While it might be tempting to adopt whatever your neighbor is doing with his lawn and do the same thing in your yard, absent the perfect conditions described above you’re only setting yourself up for failure.
The circumstances noted above can also be applied to the overall state of the Massachusetts economy relative to its neighbors – particularly its Live Free or Die neighbor to the north.
A recent report from the Federal Reserve Bank of Boston sought to explain how New Hampshire – a state with a relatively healthy economy, strong growth prospects and an overall high quality of life – manages to succeed in a fiscal environment that shuns taxation and exhibits above-average Yankee frugality in terms of public spending. Indeed, New Hampshire politicians famously vow to forego imposing a sales or income tax in all forms before agreeing to take office.
In recent years, many on the right have used the Granite State as a shining example of low-tax, small-government policies at work. If it works there, it can work in larger states and on the federal level, too.
Well, not so fast, according to the Fed.
If the grass seems greener in New Hampshire, well, that’s only because New Hampshire is working within a strict set of political, economic and social circumstances and policies that works for its situation. In other words, the Fed found, what works for New Hampshire simply won’t – and shouldn’t be expected to – work in Massachusetts.
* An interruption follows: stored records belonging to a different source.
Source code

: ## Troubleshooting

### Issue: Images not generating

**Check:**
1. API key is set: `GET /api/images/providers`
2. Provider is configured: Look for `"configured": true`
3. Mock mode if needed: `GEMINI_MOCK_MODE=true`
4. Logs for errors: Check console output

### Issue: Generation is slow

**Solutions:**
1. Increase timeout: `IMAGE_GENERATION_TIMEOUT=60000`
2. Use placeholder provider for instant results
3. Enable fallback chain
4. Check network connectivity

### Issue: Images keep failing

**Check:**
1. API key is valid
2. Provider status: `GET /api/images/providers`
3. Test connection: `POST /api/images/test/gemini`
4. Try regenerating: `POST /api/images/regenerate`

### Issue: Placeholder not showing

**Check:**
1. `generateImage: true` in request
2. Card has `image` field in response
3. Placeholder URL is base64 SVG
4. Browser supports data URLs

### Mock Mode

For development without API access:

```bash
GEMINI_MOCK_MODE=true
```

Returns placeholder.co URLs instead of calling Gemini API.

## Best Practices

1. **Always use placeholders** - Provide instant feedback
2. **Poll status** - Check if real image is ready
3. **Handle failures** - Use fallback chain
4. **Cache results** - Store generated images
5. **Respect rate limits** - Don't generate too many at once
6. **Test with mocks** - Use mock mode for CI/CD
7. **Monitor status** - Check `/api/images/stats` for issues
To wit: New Hampshire spends considerably less money on its public higher education efforts than Massachusetts. That’s to take nothing away from the University of New Hampshire, which is a fine school system by any account, but UNH isn’t expected to produce the kinds of Nobel Laureates that, say, UMass Medical School is. Ditto the Bay State’s enviable collection of public and semi-public state hospitals and care centers, which rank among the best in the world.
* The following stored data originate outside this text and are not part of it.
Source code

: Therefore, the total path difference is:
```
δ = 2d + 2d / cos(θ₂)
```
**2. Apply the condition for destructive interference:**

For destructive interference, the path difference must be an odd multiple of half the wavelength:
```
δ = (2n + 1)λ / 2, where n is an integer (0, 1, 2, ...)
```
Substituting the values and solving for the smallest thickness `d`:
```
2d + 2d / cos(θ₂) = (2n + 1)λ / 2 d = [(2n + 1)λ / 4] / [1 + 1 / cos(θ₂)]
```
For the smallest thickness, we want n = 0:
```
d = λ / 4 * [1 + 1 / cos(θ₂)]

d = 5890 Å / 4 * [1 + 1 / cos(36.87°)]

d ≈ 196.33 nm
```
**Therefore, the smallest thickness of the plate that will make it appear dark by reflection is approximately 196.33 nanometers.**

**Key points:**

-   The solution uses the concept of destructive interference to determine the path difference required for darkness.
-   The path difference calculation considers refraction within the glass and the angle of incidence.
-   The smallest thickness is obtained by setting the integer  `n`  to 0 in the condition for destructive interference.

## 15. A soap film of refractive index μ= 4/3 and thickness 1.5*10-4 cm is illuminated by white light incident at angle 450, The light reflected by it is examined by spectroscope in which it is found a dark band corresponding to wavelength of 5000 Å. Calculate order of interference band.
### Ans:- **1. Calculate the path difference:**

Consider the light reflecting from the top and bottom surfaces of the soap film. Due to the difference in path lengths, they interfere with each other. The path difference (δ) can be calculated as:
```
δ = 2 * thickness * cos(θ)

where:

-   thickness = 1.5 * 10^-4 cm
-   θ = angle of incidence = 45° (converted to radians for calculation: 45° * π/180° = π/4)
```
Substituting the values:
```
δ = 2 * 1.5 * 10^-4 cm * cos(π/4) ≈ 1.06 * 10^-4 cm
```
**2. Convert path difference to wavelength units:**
In the Bay State, we take pride in these institutions, as we should.
And because we take such pride in these top-flight systems, we fund them at a top-flight level. It costs Massachusetts hundreds of millions of dollars more per year than it costs New Hampshire, but to do any less would be doing Massachusetts a great disservice.
New Hampshire also spends considerably less on costly social service programs. But in a state with one of the lowest poverty rates in the country and among the highest per capita income, this is also to be expected. Largely rural, New Hampshire doesn’t have to deal with the complex and costly problems inherent in large urban centers like Boston and Worcester, or to a lesser extent Springfield, Brockton, Lowell or Lawrence.
And because New Hampshire makes conscious decisions to be so thrifty, one might argue its citizens suffer the effects. As a matter of policy, it is harder to qualify for Medicaid coverage up north than it is almost anywhere else in the country. Yes, that saves the state millions of dollars, but is it worth it in the numbers of single, working mothers that go without health coverage? Should we adopt the same principles here, just to save a few bucks? Would we let ourselves?
The point here is not to glorify New Hampshire at the expense of its neighbors, or vice versa. It’s often heard, for example, that “If only we were more like North Carolina, we’d get even more biotech jobs!” But if we were more like North Carolina – or New Hampshire or anywhere else – we’d be less like Massachusetts.
Sure, we have our problems, but so does everyone else. And few have our strengths. Instead of crying to “be more like them,” in other words, maybe it’s time to take pride in the fact that oftentimes, they want to be more like us.